> _TASK TO COMPLETE_:
Needed from the data below: every line from the one with "Chairman Jewell read" up to and including the one with "Neel-Schaffer, Inc. presented", repeated exactly and with nothing else.

————

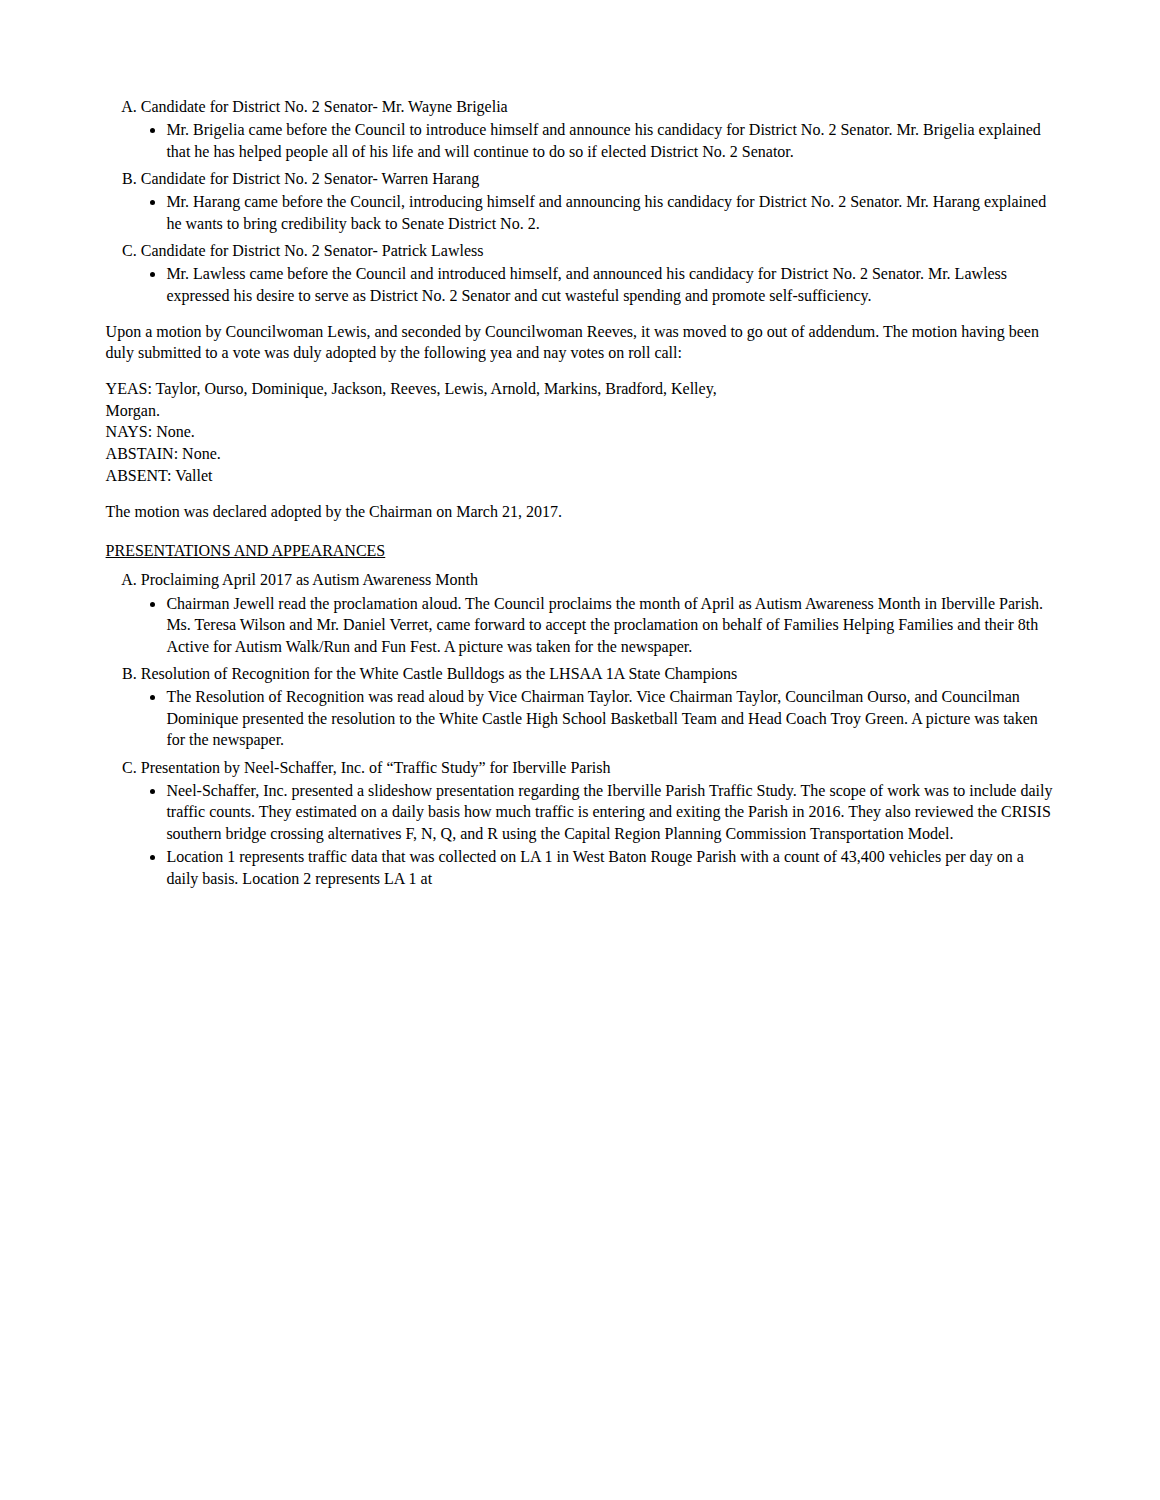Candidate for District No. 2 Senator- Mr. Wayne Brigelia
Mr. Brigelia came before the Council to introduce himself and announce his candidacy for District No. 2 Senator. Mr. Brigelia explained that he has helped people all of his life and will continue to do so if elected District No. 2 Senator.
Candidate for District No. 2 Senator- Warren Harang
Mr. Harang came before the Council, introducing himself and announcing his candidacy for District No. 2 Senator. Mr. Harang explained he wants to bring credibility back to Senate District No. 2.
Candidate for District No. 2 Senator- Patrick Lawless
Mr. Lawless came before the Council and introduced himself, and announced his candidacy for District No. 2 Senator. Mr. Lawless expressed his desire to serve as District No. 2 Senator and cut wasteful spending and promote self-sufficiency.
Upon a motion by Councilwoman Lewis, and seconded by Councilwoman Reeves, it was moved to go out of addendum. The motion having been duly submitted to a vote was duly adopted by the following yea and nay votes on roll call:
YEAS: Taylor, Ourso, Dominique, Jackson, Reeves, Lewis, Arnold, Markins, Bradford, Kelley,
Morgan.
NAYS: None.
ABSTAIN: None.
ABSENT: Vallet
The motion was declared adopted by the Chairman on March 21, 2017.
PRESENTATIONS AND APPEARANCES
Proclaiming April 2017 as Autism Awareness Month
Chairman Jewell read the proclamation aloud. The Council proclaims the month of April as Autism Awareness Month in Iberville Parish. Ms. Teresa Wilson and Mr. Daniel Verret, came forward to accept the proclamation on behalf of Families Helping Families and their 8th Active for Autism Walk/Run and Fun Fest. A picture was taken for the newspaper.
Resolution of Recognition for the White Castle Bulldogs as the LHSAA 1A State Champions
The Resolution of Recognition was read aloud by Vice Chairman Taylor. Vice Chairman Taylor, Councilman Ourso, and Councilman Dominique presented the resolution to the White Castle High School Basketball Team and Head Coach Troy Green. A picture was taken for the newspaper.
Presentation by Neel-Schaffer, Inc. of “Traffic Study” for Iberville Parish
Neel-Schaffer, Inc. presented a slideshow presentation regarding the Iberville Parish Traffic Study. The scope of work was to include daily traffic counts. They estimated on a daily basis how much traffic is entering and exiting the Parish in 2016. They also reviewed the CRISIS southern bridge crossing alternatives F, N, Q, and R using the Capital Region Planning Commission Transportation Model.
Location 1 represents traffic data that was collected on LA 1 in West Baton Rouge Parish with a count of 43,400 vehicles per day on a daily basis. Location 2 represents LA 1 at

————

> _EXPECTED OUTPUT_:
Chairman Jewell read the proclamation aloud. The Council proclaims the month of April as Autism Awareness Month in Iberville Parish. Ms. Teresa Wilson and Mr. Daniel Verret, came forward to accept the proclamation on behalf of Families Helping Families and their 8th Active for Autism Walk/Run and Fun Fest. A picture was taken for the newspaper.
Resolution of Recognition for the White Castle Bulldogs as the LHSAA 1A State Champions
The Resolution of Recognition was read aloud by Vice Chairman Taylor. Vice Chairman Taylor, Councilman Ourso, and Councilman Dominique presented the resolution to the White Castle High School Basketball Team and Head Coach Troy Green. A picture was taken for the newspaper.
Presentation by Neel-Schaffer, Inc. of “Traffic Study” for Iberville Parish
Neel-Schaffer, Inc. presented a slideshow presentation regarding the Iberville Parish Traffic Study. The scope of work was to include daily traffic counts. They estimated on a daily basis how much traffic is entering and exiting the Parish in 2016. They also reviewed the CRISIS southern bridge crossing alternatives F, N, Q, and R using the Capital Region Planning Commission Transportation Model.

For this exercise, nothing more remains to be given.